Upon completion of the transformation step, the loading phase is initiated. In it the transformation’s output is loaded into LMDB. For that, a strategy must implement a loader.module.direct and loader.module.order generator function. These functions must allocate a key-value relationship between each of the data points:

  • direct()’s yielded key must be globally unique (like a primary key).

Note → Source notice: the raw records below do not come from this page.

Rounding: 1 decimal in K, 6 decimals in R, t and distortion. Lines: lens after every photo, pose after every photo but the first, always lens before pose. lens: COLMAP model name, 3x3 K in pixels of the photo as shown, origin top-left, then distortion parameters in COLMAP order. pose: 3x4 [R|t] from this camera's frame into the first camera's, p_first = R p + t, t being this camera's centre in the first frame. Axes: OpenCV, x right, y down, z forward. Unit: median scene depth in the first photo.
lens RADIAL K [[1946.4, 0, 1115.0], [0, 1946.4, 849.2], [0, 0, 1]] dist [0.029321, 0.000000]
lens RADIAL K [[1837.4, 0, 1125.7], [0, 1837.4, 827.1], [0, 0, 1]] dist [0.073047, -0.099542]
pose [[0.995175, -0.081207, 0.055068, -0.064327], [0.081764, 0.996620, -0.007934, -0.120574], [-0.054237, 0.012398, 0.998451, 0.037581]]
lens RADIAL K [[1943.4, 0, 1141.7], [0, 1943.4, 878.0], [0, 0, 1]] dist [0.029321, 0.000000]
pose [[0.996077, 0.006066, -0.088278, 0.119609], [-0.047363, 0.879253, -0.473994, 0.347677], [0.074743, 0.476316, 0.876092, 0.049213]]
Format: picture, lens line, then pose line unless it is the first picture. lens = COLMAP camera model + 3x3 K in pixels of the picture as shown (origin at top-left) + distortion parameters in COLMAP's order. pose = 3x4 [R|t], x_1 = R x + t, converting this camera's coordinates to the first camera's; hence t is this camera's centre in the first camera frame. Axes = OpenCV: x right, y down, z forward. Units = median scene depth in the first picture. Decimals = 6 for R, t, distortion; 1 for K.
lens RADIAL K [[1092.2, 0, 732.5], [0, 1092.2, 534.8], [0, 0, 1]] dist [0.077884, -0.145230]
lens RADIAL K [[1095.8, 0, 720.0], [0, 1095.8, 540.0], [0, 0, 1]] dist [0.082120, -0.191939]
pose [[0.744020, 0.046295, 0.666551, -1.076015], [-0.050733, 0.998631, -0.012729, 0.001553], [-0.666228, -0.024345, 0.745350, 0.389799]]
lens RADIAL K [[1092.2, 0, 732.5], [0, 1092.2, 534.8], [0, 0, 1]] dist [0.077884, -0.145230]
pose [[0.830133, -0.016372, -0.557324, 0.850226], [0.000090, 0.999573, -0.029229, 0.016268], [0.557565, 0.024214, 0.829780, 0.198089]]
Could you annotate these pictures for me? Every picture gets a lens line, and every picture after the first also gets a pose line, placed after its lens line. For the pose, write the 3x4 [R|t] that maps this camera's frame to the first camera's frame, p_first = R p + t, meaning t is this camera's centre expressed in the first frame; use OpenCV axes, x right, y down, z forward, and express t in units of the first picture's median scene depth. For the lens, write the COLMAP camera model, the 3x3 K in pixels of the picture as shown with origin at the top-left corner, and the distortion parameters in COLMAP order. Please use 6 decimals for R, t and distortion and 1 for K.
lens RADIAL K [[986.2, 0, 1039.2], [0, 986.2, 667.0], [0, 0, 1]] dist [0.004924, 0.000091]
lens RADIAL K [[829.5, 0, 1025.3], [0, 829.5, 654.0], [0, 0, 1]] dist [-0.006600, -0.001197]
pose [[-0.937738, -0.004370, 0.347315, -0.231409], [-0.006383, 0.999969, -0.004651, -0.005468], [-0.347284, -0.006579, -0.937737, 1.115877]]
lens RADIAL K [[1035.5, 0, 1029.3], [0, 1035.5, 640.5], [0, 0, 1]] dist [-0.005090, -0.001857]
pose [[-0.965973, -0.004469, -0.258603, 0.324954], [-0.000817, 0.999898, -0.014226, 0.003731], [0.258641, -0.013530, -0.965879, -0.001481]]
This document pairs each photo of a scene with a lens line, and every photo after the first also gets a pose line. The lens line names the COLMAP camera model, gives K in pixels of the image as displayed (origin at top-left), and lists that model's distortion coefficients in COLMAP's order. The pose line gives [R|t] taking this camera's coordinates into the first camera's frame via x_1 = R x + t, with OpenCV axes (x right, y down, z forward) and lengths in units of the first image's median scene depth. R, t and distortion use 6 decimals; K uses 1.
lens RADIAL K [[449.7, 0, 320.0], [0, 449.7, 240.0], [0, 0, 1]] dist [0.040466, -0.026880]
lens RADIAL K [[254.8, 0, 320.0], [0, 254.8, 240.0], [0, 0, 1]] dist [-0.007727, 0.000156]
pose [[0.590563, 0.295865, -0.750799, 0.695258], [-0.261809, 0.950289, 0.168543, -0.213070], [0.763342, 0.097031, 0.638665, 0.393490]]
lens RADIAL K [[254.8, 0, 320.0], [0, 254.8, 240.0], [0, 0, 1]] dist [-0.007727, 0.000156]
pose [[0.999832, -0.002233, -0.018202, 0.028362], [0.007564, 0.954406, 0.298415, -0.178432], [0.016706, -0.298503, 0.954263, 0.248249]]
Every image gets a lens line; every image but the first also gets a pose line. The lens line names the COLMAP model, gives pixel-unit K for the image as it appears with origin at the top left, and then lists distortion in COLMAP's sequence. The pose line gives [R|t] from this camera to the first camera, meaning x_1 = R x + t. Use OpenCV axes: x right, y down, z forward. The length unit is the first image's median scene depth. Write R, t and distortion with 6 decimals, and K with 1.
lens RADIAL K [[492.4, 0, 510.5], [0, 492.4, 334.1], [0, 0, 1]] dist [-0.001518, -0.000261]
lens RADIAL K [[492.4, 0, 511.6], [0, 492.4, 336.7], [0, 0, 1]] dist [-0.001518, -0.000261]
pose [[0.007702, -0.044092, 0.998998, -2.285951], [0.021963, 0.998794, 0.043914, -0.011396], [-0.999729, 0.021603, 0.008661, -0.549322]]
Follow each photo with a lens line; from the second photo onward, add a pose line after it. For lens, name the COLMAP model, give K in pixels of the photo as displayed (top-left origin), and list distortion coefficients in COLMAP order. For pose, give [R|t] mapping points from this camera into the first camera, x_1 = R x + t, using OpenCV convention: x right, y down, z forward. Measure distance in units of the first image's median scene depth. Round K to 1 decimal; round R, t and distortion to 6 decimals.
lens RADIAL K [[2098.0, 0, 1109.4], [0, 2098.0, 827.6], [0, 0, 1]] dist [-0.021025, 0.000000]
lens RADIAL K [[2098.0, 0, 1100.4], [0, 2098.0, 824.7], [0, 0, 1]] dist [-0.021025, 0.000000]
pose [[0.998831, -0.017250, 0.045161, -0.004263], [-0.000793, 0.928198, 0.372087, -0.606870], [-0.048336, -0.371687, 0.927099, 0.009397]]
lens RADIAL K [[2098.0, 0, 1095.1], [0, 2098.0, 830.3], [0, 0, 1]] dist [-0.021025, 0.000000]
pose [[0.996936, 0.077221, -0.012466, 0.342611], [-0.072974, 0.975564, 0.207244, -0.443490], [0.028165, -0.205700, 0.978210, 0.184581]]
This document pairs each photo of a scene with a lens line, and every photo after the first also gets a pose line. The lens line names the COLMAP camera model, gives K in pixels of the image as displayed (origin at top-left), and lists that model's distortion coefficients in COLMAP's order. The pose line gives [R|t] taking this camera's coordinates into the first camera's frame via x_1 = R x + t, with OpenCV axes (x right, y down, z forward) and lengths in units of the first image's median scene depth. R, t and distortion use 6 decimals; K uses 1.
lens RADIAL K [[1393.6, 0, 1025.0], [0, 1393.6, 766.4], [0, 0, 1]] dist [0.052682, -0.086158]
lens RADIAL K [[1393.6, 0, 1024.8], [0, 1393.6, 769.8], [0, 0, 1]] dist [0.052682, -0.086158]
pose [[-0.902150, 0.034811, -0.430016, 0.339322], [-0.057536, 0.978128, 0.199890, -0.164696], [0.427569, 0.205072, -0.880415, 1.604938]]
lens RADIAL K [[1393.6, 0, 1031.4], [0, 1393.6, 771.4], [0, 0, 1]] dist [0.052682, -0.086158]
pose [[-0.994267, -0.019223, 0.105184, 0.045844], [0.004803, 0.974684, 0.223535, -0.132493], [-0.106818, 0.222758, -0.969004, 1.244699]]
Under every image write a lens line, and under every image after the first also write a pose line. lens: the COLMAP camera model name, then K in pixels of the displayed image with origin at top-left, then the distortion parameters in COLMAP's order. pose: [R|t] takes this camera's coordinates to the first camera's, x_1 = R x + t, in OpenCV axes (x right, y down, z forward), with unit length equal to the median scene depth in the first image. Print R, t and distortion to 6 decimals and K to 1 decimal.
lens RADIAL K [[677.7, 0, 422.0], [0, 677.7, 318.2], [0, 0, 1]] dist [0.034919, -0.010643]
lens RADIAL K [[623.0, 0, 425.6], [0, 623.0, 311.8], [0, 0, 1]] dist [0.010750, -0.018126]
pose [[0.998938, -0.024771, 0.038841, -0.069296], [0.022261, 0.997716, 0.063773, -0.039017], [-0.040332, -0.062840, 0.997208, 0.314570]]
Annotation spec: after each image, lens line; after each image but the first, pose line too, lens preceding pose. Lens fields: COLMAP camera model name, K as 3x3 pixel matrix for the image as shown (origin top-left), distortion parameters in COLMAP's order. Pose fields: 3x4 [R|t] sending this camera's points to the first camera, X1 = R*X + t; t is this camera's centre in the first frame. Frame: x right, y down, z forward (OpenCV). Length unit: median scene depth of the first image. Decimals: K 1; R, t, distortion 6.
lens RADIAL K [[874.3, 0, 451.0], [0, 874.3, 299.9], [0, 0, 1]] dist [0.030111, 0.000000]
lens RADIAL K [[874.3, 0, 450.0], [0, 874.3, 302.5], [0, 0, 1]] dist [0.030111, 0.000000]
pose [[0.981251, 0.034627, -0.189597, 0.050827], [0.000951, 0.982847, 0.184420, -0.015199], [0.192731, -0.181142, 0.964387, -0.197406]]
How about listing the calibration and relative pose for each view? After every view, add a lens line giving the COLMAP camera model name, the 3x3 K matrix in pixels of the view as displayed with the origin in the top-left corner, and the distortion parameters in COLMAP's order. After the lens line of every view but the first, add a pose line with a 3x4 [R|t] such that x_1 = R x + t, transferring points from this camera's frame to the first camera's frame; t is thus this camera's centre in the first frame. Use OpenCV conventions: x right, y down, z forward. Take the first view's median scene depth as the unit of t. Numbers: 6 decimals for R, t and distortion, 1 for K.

  • order()’s yielded key must be unique and totally, lexographically orderable.

const path = [
  {
    name: "call-block-logs",
    loader: {
      module: {
        direct: function* ({ state }) {
          const log = JSON.parse(state.line);
          // NOTE: To access a transaction directly by its identifier, in
          // `direct` we select ``transactionHash`` as the key for the entire
          // `log`.
          yield {
            key: log.transactionHash,
            value: log
          }
        },
        order: function* ({ state }) {
          const log = JSON.parse(state.line);
          // NOTE: For LMDB to be able to order the keys properly it is
          // important that they're correctly encoded and padded. To see how
          // this may be implemented, check out the key encoding logic at
          // https://github.com/attestate/crawler-call-block-logs/blob/main/src/loader.mjs
          // yield...
        },
      },
      input: {
        name: "call-block-logs-transformer",
      },
      output: {
        name: "call-block-logs-loader",
      }
    }
  },
];

Additionally, crawls can happen repeatedly. For that, the first path exposes a property named coordinator.

const path = [
  {
    name: "call-block-logs",
    coordinator: {
      archive: false,
      module: blockLogs.state,
      interval: 5000,
    },
    "...": "..."
  }
];

In this case, upon completing the crawl path entirely, the coordinator waits for interval=5000 milliseconds before it retriggers the entire crawl again. For the coordinator to work, it is additionally necessary to configure a state module. The state module also has a particular interface that we must comply with. You can find an example of it in @attestate/crawler-calll-block-logs. With the archive option, we can defined whether the result files in the DATA_DIR are deleted upon completing the task or if they’re “archived”. In case they’re archived, they’ll be renamed by adding a prefix of the date time of completion.

And that’s all! A full configuration of the Attestate crawler can be found on GitHub.